My objections primarily focus on the data science issues of assuring absolutely high quality of the data during the operational phase of the big data project. The operational phase is after the initial engineering and testing. The operational phase continues to accept new data from established sources and feeds that data into the big data data store.
My observations is that all but the best documented and controlled (bright) data is subject to unexpected changes in quality. There is a constant need for regular evaluation or scrutiny of all data to assure that they remain representative of the real world.
Compared with big data solutions used and being developed for law enforcement and health care, the project I worked on was very small involving only a few terabytes of data with about a dozen different sources. Despite the small size, I had no problem finding on a weekly basis significant unexpected qualitative changes in data that needed immediate attention. These problems occurred even though all of the systems were working properly. The data itself degraded.
Based on that experience, I would expect much larger projects to need even larger data science teams to manage the incoming data. This is behind-the-scenes labor unrelated to the primary mission of the project represented by analysts running reports. This labor is careful analysis of the data to be sure the supposed observations continue to relate precisely to the real world.
As I mentioned, most of the data available in big data stores have some kind of problem associated with them. The best possible data (that I call bright data) is actually very rare.
An example of what I would consider to be very bright data is the police radar used to enforce speed limits. Radar technology itself is very mature technology and has a long track record of very precise measurements. In addition, the components have improved with solid state technologies with very tight tolerances and accuracy. The use of radar to measure relatively constant speed vehicles would seem to be very simple compared with its successful applications in far more challenging scenarios. At least to me, this would appear to be very reliable data.
Yet, radar data is frequently challenged in court as possibly being wrong. The challenges are often successful if there is lack of proof that the equipment was very recently calibrated, and that the operator was recently certified in its use.
In courts we have very high standard for quality of data admissible as evidence. If something as robust as radar can be shown to have a reasonable doubt, then certainly most other types of data is subject to even more doubt.

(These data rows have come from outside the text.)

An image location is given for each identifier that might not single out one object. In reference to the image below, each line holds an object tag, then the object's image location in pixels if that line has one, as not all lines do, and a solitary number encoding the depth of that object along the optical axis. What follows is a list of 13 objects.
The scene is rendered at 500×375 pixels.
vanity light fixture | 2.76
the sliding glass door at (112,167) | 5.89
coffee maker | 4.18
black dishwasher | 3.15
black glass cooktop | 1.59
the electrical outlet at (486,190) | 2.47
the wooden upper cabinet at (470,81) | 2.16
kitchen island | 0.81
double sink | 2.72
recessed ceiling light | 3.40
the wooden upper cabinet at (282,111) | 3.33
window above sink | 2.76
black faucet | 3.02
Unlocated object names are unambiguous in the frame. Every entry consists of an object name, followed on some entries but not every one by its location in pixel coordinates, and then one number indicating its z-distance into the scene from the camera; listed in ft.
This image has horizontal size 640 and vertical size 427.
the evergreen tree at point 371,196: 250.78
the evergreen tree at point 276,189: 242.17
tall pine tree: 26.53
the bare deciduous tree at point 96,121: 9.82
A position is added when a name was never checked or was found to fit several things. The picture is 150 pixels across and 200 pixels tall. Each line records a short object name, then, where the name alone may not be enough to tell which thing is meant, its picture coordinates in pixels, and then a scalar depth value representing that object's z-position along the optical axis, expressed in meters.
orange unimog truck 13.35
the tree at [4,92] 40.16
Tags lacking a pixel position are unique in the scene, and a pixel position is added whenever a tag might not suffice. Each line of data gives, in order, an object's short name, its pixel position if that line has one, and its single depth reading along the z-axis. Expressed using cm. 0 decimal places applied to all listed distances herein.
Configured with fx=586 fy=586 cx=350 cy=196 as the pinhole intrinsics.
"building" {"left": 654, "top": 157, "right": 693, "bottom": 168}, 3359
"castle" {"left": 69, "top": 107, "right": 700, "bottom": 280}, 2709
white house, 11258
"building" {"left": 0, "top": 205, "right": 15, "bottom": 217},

The court standard is applicable to the above examples because they involve individuals. Using big data for law enforcement or for provisioning health care to individuals should subject all of the big data to the same high standards as the court demands for simple radar data used in prosecuting traffic violations.
To be usable in these contexts, all of the data in the big data store should be subject to the same rigorous and recurring scrutiny to confirm that the data continues to accurately represent reality.
Just like the radar example, this requires an investment in recurring labor to calibrate equipment and train operators. Radar data for a single traffic stop is tiny in comparison to the scale of big data systems.
I very much doubt this systems invest in routine data scrutiny at a comparable level of diligence we require of traffic radars.